Document understanding data:
——————————
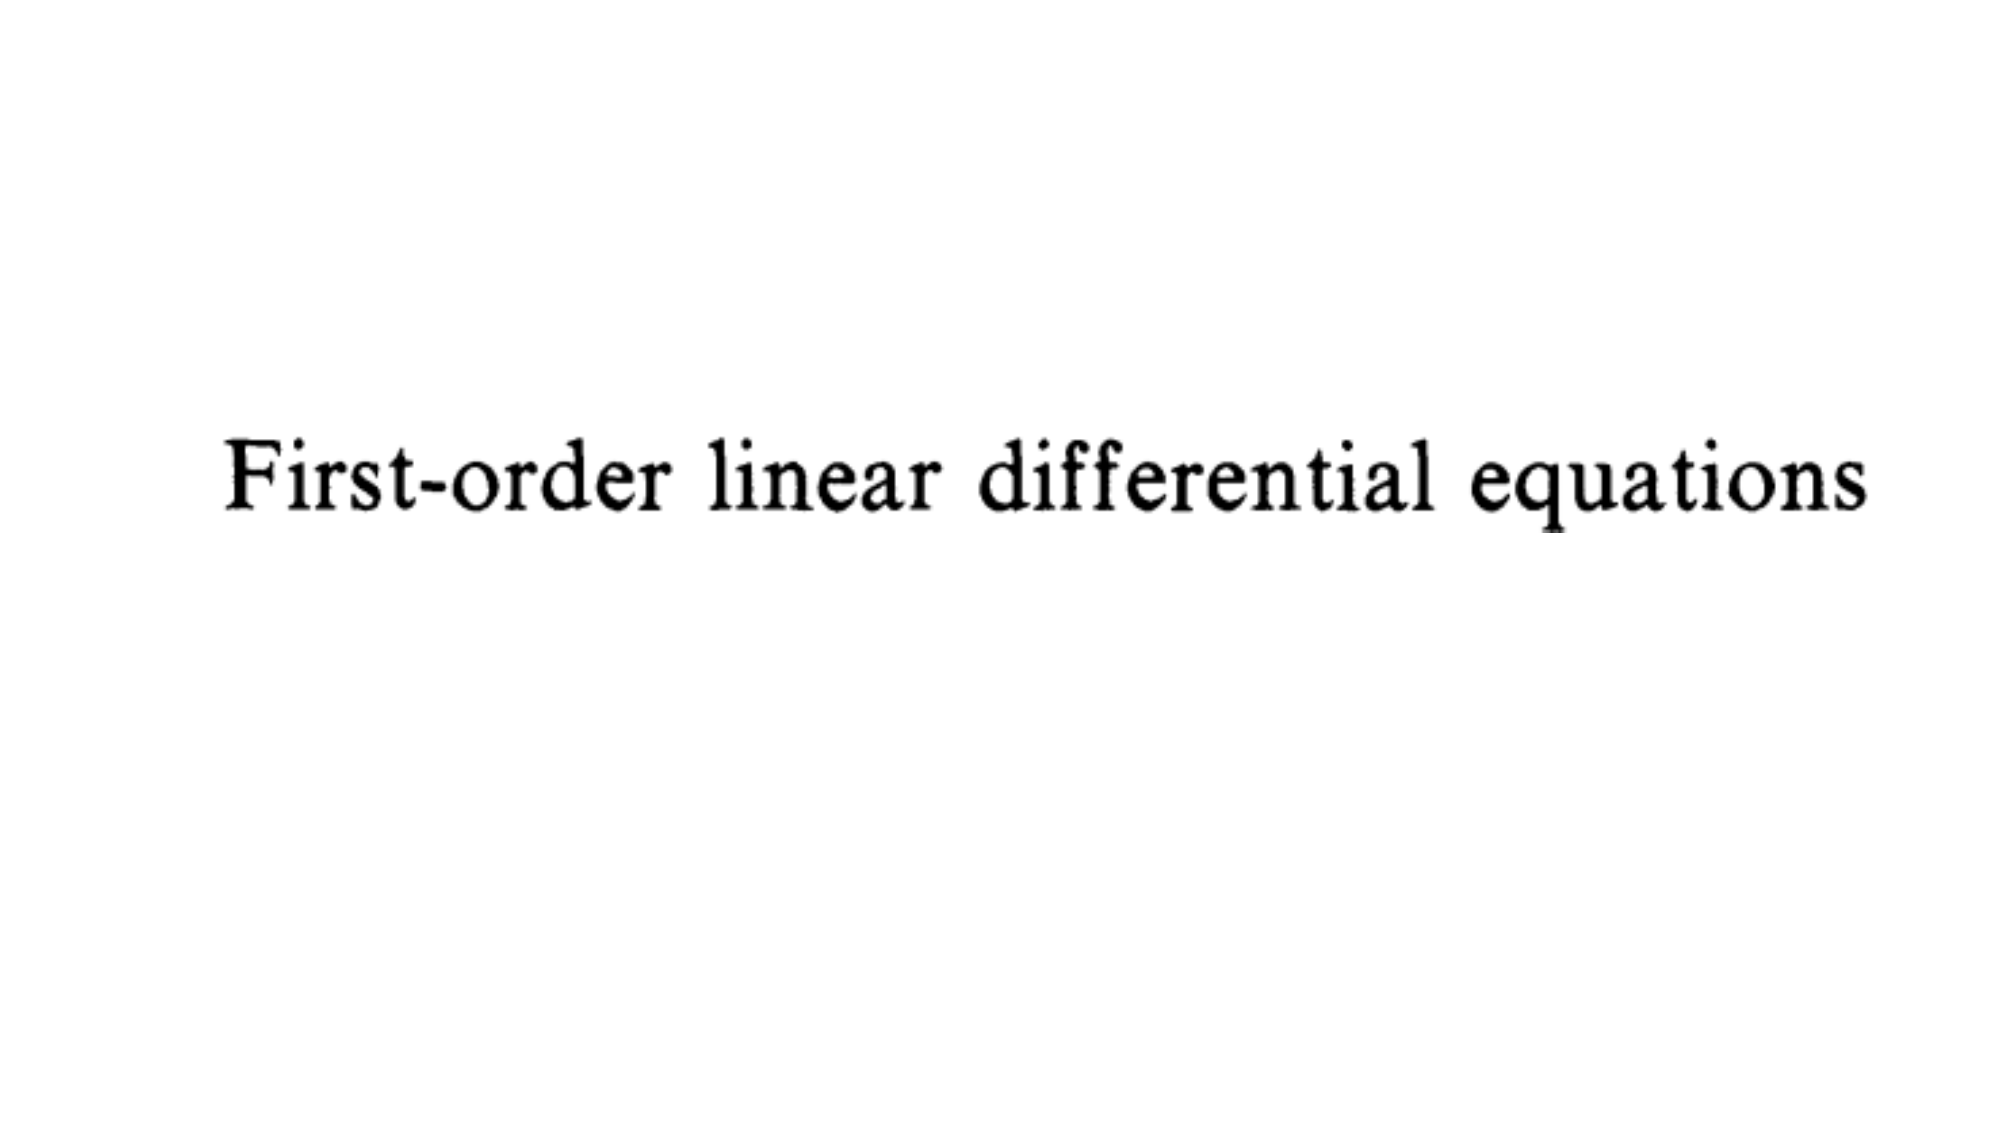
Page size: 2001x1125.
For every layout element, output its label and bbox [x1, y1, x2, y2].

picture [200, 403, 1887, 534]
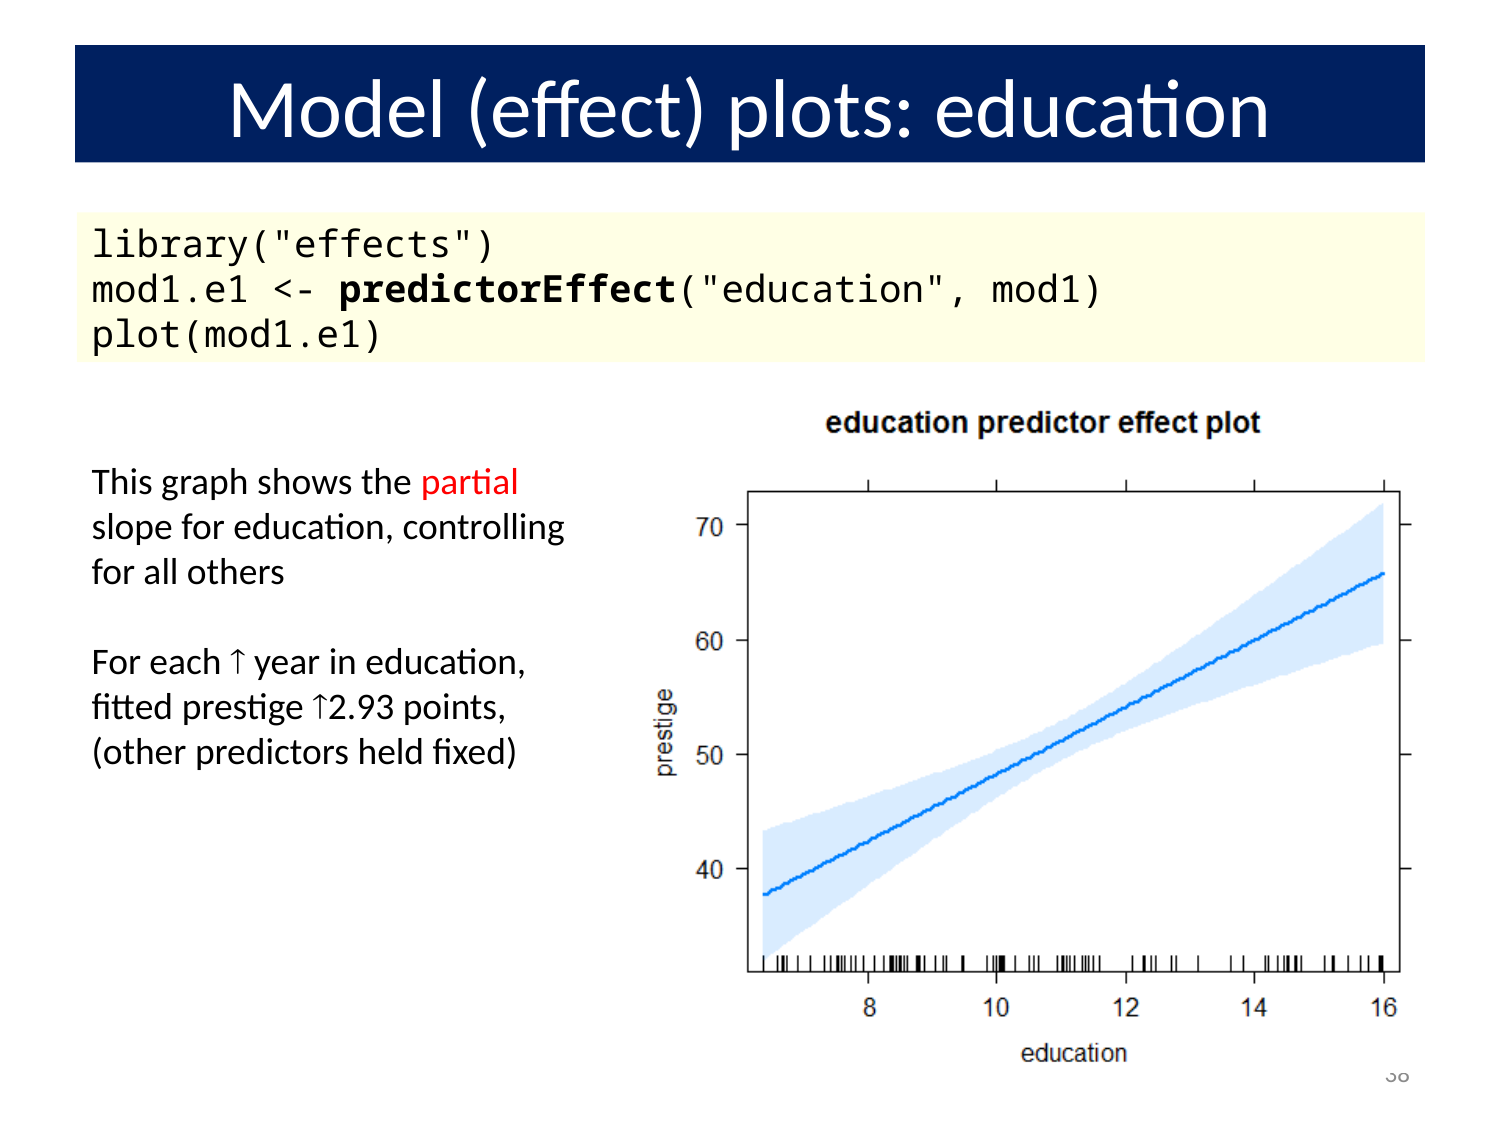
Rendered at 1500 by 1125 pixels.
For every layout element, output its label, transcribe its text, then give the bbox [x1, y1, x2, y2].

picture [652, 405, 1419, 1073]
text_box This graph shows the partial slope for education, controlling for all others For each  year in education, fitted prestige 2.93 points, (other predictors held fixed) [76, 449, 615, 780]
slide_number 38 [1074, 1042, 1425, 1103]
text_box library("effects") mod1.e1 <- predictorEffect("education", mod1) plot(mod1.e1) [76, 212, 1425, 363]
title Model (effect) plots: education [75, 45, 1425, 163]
——————————
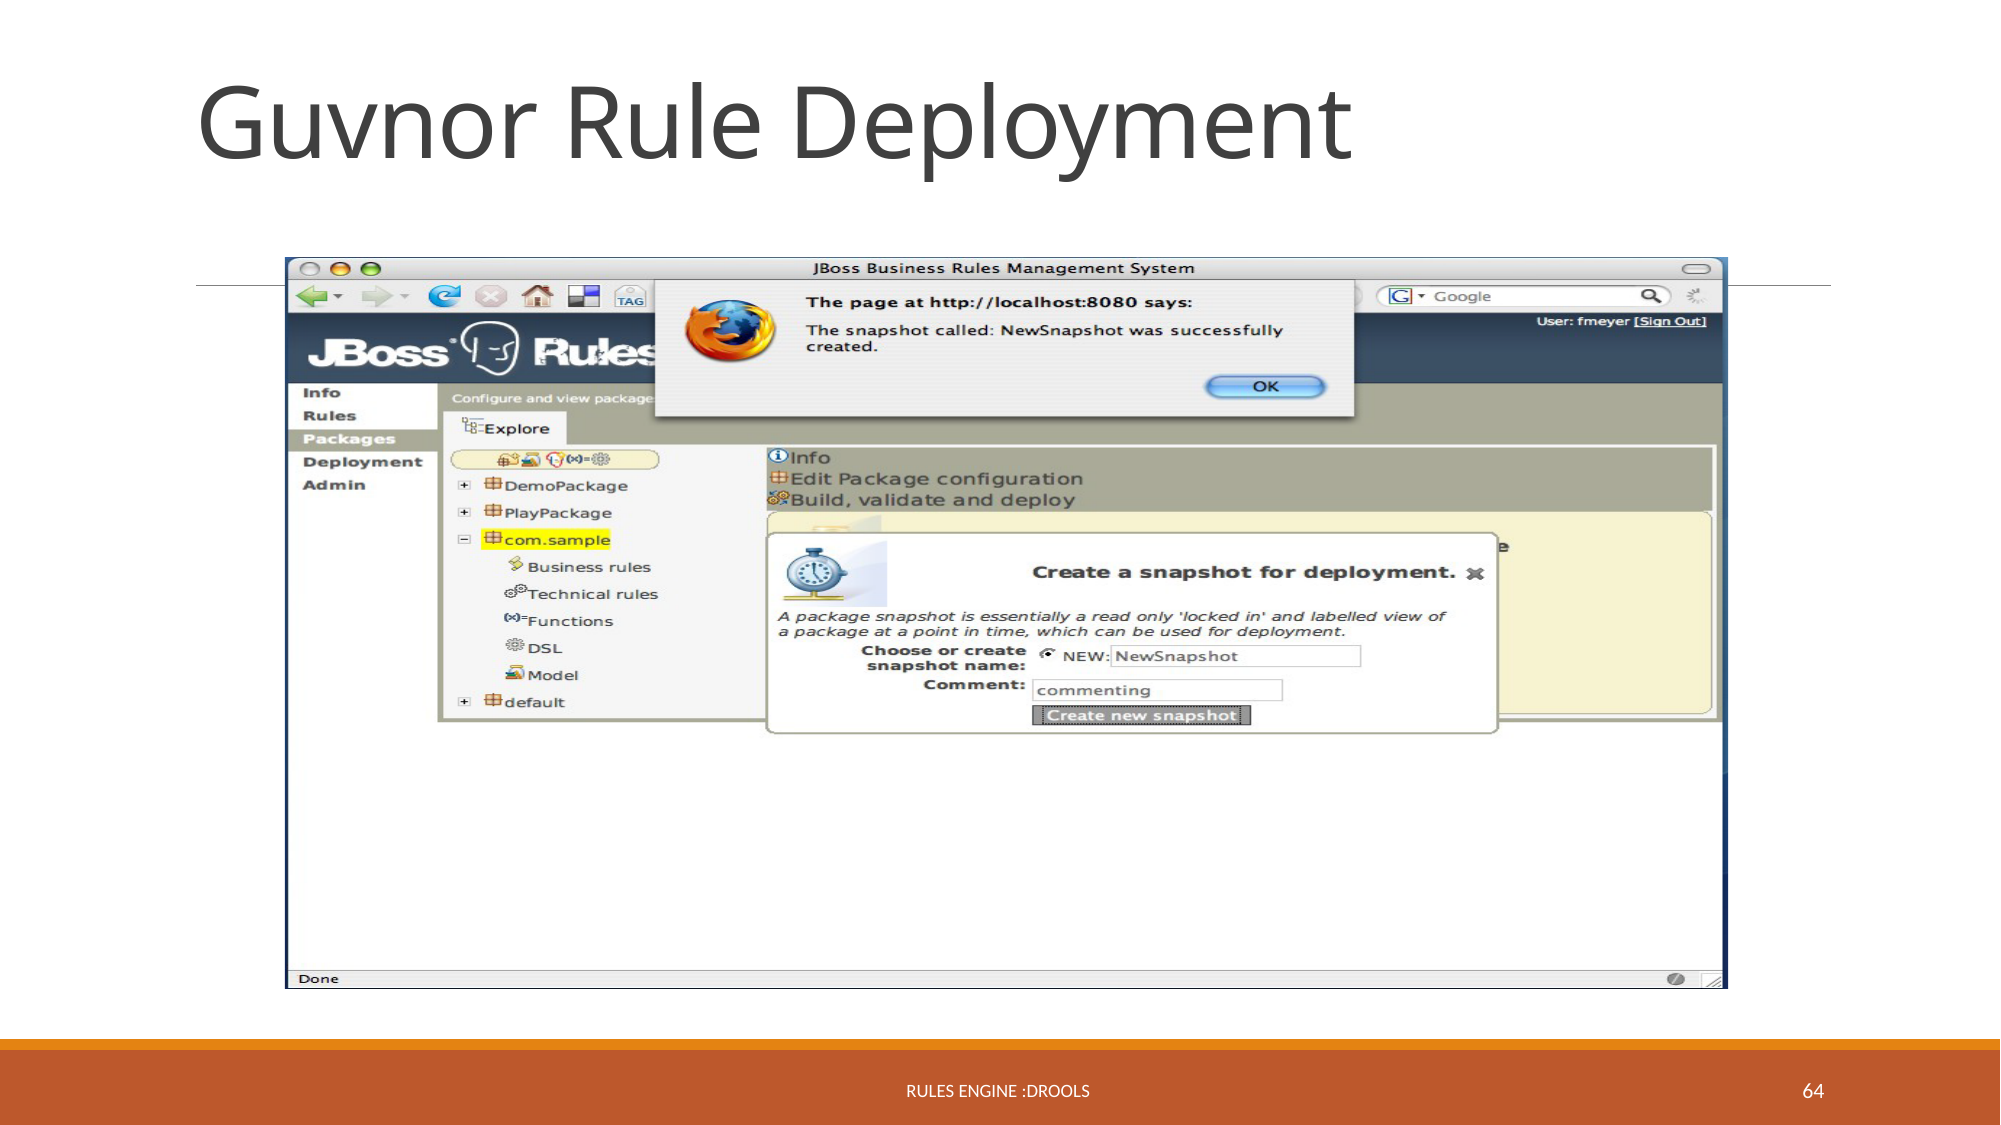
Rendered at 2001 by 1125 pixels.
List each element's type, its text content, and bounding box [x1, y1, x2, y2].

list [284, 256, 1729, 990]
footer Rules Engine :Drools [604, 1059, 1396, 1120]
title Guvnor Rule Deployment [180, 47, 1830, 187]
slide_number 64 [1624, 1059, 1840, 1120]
——————————
◆ Work request: Exactly the lines above, from the one containing "Page size: 2001x1125." down to the one containing "Rendered at 1500 by 1125 pixels.", are to be repeated, including both ends. Pictures are not part of the copy.

◆ Exercise response:
Page size: 2001x1125.
For every layout element, output its label and bbox [x1, y1, x2, y2].

picture [200, 403, 1887, 534]
Rendered at 1500 by 1125 pixels.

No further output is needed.